И здесь случилась большая беда. Прямо во время капитанского совещания паны перегруппировали свою артиллерию на бастионах, а факелы штаб-офицеров стали для пушкарей прекрасной мишенью. Грянули несколько залпов кряду, и все командиры рот вместе с их заместителями одним моментом оказались выведены из строя — кто убит, а кто тяжело ранен. Оставшиеся за старших поручики растерялись. Они не понимали, что делать дальше.
Святоша подбежал к капитан-поручику Секерину. Тот был пронзён осколками в несколько местах, и выл от боли. Иеромонах быстро прочёл молитву, офицеру вроде бы полегчало, и тот сумел прохрипеть:
— Не отступать, держатся.
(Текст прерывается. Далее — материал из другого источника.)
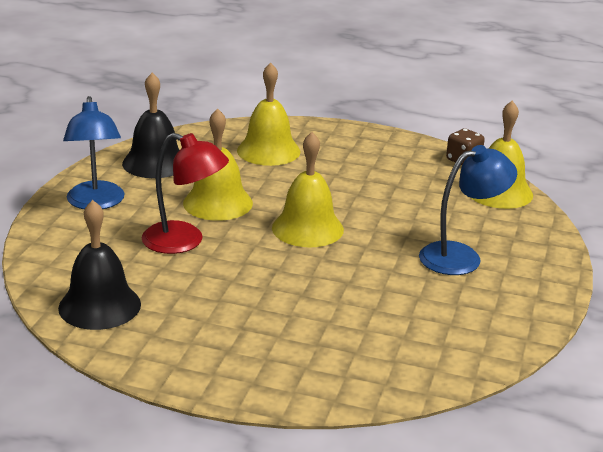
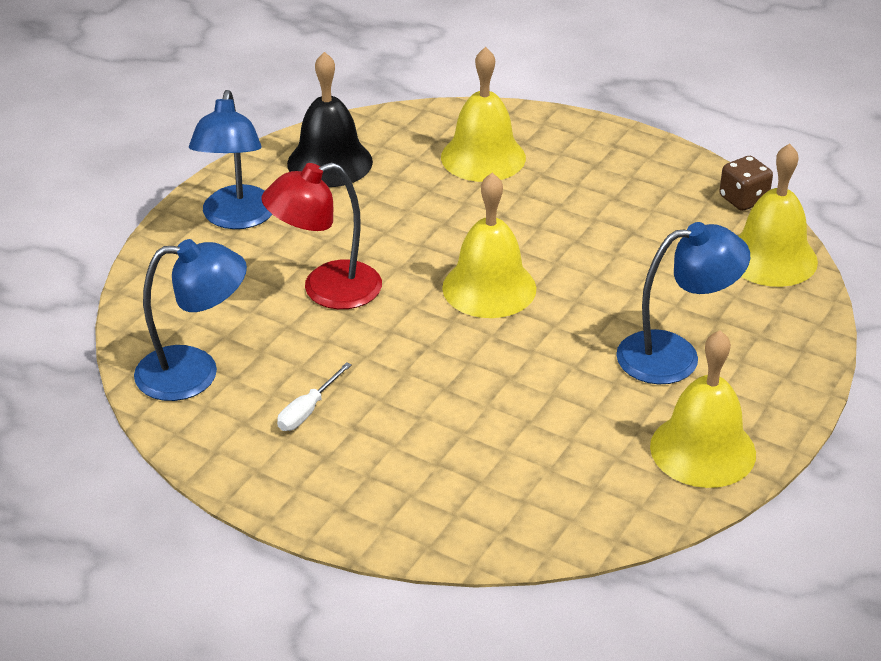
camera: 15 degrees right, 10 degrees up
black bell [58,200,141,330] -> blue lamp [134,239,247,401]
red lamp [142,133,229,254] -> red lamp turned 120 degrees clockwise [261,162,382,309]
yellow bell [183,108,253,221] -> yellow bell moved to [650,330,756,488]
none -> white screwdriver [277,362,352,431]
Ждать подкрепления…
— Он приказал не отступать, — громко повторил Савелий и обратился к здоровенным гренадёрам. — Братцы, помогите перетащить раненых в форт.
— Не отступать, держаться, — разнеслось по рядам солдат.
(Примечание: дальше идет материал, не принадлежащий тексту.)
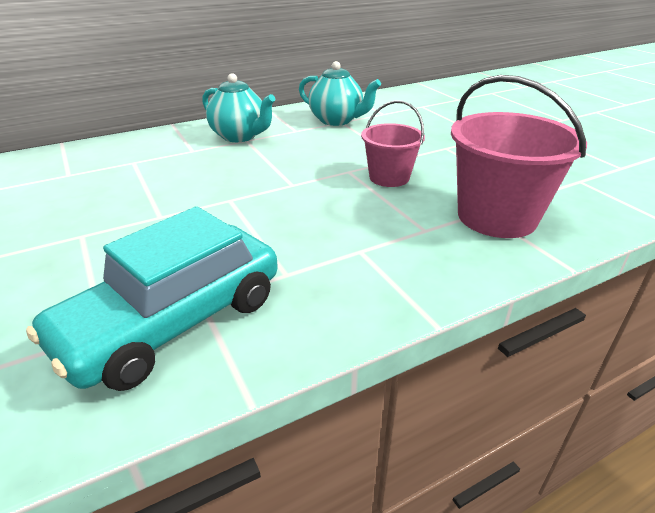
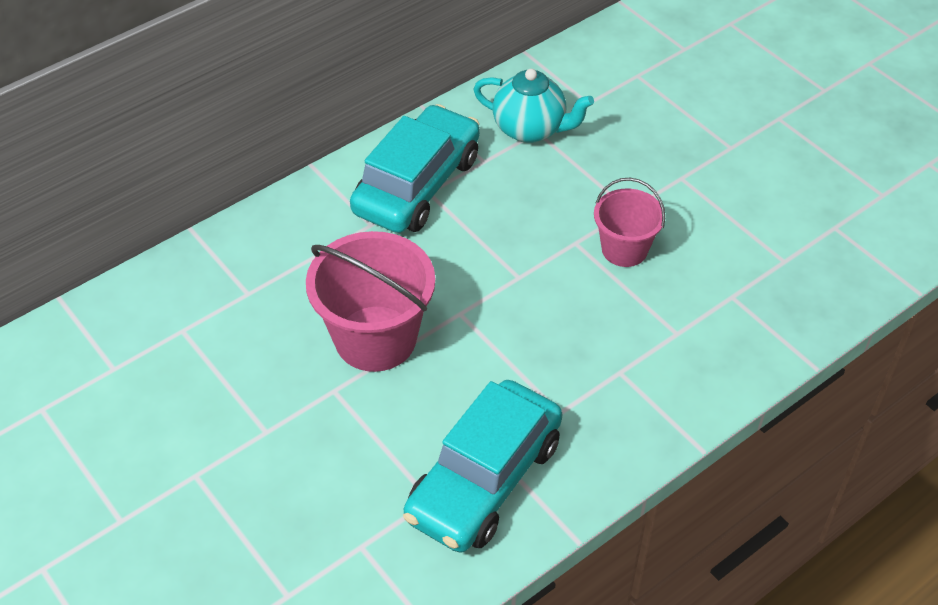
camera: 10 degrees left, 15 degrees up
turquoise teapot [202,73,275,142] -> turquoise car [350,104,480,233]
pink bucket [451,75,587,238] -> pink bucket moved to [306,231,435,372]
Однако порядка от этого больше не стало. Поручики продолжали суетиться и впотьмах не могли привести отряд в боеспособный вид. Меж тем, форт и его окрестности сильно обстреливались, гибли люди. А вскоре в отблесках взрывов все увидели, как Оливские ворота открываются, а за ними польские драгуны встраиваются для контратаки. Святоша услыхал громкий солдатский ропот и выбрался из форта. На него смотрели тысячи глаз — с надеждой и отчаянием. Похоже, монах был здесь единственным, кого знали все.
— Братцы, — попытался перекричать канонаду священник. — Некоторые из вас не понимают, ради чего мы жертвуем собой здесь, так далеко от Родины. Думают, что погибают напрасно. Однако вы должны знать, что это не так. Россия — в нашей душе. Она везде, где есть русские. И главное — Родина не только там, где мы родились и жили прежде. Самая прекрасная и божественная Россия находится на небесах. Скоро мы все в неё попадем. И там обнимем своих близких — всех, кто нам дорог. Умрём же так, чтобы нам перед ними не было стыдно.
Савелий вгляделся в те лица, которые сумел разобрать во тьме, и понял, что многие плачут.
— Не отступать… Умрём, чтобы было не стыдно, — разнеслось по округе.
Священник каким-то чудом (в темноте и беспорядке) отыскал Ивана Елецкого.
— Христом Богом заклинаю вас, возьмите командование в свои руки. Вы же бывший капитан, помогите поручикам построить людей для отражения конной атаки, — попросил Святоша своего приятеля.
Он привел Елецкого к командирам плутонгов и уговорил их слушать его приказы. Хотя обер-офицеры находились в такой панике, что были рады свалить ответственность на любого. Кое как они успели построить шеренги и отбились от первого нападения драгун. Но потери русских оказались огромными.
После первой польской контратаки в форт прибыли генеральские адъютанты с приказом отступать. Оказалось, сокомандущие давно поняли ошибочность замысла. Но сначала они спорили друг с другом, что делать дальше. Потом отправляли гонцов к полковникам. Те же велели барабанщикам бить сигнал к отступлению. Но барабанный бой из Шидлица за грохотом взрывов просто не долетал до Градовой горы.
А когда приказ всё-таки был получен, солдаты и унтер-офицеры у форта в результате всех переживаний находились в таком состоянии, что не желали слушать «предательских повелений».
— Не отступать, — твердили они. — Ежели мы уйдём сейчас, за что тогда этой ночью гибли наши товарищи? Так лучше и мы умрём, чтобы было не стыдно. С нами Бог!